[SOURCE TEXT]

################

Friday, July 01, 2016

Malcolm in the...Play

A few weeks ago, I auditioned at the Black Box Arts Center for a production of Macbeth. I was given the role of Malcolm, son of Duncan, Prince of Cumberland and eventual King of Scotland. (Sorry for the spoilers there.)

Those of you familiar with the play probably already know that as written, Malcolm is not one of the most memorable characters in Shakespeare's canon. This has its advantages and its disadvantages. The down side is I have no famous or excellent Shakespearean lines to deliver in this play. Let's face it, one doesn't often quote Malcolm. Another down side, however, is also an upside in certain ways; I have to work harder to create him.

I began doing this right after I was informed I got the role. Since the text doesn't provide much depth, it's up to the actor portraying Malcolm to add some meat to the bones provided. This of course is what all actors in all roles must do, but it takes on an even greater importance with smaller, lesser-remembered ones. If I don't put in that effort, both the character and myself become mostly invisible during the show, as there is no famous or poetic speech to fall back on. My creative muscles must be worked extra hard, and I've been working them over this character from the start.

Not every choice is set in stone yet. After all, production only just began on this one. But after reading his lines several times, looking up a few things and brainstorming/journaling about it, I've formed the basis of a character I can sink my teeth into, as it were. I hope to share more particulars as rehearsals go on, but we've only had one read-through so far, and I only just the other day emailed the director with my initial thoughts on how to approach this character. I've not heard back from her yet, so I don't know for sure if she has strong objections to anything I've laid out.

But I've known the director for years, and been in two previous Shakespeare shows she directed: Romeo and Juliet and Richard III. (In the same building.) She tends to give her actors a lot of creative freedom with their performances.

I can say it's set in modern times, or in the very least time non-specific, so that frees everyone up a bit when it comes to ideas and character.

I've also dipped into a few wells I haven't used in developing a character for a while. Already, in addition to brainstorming and reading the lines, I've done super-easy things, like look at pictures of Scottish landscapes. Not that any one picture of Scotland will make my performance, but the idea is to expose my mind to images, thoughts, activities that someone in Malcolm's position in this play would be exposed to.

This isn't Method acting, but rather building a library of information up front on which to build ideas and perceptions of the character as the process goes on, (and the images trickle further down into my mind.) It may be an alternate timeline in a lot of ways, but there can be zero doubt that this play takes place in Scotland, and that Malcolm is a prince and future king of same. Ergo, I look at pictures of Scotland, as I haven't been there in person.

################

Rewrite the stretch of the blog post from "But I've known" through "with their performances.", putting "Hamlet" in place of "Richard III".

(Collection entries)
################

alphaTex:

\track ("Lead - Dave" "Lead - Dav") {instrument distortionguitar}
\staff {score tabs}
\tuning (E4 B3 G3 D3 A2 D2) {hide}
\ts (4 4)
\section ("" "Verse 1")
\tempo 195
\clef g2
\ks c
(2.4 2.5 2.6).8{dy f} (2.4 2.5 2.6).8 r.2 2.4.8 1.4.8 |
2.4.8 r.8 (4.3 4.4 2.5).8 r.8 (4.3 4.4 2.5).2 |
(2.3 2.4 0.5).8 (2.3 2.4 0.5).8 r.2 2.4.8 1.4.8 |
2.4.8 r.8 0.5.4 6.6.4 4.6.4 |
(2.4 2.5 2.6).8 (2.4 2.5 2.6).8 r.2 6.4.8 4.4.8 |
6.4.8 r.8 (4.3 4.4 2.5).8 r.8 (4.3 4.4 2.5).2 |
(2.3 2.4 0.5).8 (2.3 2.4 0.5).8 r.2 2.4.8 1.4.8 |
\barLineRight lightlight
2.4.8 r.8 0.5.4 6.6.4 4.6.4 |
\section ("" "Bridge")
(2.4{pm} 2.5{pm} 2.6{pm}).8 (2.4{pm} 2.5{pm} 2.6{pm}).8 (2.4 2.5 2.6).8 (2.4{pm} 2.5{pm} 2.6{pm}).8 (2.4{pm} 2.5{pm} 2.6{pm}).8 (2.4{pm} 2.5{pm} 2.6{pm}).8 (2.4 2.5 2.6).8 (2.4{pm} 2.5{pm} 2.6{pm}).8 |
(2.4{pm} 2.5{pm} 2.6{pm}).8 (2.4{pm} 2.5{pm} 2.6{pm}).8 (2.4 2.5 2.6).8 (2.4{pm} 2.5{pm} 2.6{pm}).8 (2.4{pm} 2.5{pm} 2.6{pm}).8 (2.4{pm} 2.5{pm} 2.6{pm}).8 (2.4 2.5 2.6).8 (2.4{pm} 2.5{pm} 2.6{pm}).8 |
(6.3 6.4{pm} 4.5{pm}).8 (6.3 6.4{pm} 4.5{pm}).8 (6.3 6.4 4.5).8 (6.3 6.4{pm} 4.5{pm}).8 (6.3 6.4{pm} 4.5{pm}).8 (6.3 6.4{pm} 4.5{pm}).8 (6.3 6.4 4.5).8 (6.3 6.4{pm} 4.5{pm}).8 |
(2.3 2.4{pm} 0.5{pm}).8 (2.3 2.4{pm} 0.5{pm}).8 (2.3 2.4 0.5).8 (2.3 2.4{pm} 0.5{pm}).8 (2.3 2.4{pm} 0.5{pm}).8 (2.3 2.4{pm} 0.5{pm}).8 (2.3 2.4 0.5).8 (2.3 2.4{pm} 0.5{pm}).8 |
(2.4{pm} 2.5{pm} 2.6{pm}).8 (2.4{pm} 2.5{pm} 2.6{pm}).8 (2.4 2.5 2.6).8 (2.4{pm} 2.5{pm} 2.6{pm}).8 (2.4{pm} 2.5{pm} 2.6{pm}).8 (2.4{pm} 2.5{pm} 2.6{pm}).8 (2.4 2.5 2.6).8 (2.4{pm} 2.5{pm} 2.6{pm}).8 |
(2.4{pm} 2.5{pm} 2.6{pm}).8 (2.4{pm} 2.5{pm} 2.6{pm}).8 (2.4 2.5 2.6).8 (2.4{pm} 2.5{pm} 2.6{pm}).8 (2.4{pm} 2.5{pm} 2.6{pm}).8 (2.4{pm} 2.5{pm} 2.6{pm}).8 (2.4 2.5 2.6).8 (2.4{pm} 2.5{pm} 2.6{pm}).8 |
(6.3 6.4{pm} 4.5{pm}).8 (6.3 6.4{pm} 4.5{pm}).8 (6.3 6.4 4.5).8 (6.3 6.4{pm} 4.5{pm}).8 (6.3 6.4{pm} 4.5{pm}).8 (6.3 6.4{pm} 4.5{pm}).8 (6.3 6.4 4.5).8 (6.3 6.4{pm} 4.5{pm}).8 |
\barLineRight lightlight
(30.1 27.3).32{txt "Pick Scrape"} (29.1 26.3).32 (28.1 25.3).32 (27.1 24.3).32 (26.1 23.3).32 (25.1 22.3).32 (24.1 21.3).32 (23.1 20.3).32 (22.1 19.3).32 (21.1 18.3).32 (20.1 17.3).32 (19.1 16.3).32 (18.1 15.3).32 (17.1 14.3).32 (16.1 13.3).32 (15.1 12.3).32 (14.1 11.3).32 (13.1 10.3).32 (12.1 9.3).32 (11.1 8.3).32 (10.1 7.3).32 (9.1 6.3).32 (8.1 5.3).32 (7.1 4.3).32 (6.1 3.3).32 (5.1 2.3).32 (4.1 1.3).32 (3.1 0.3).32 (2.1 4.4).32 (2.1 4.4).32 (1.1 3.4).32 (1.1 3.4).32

################

[ANSWER]
But I've known the director for years, and been in two previous Shakespeare shows she directed: Romeo and Juliet and Hamlet. (In the same building.) She tends to give her actors a lot of creative freedom with their performances.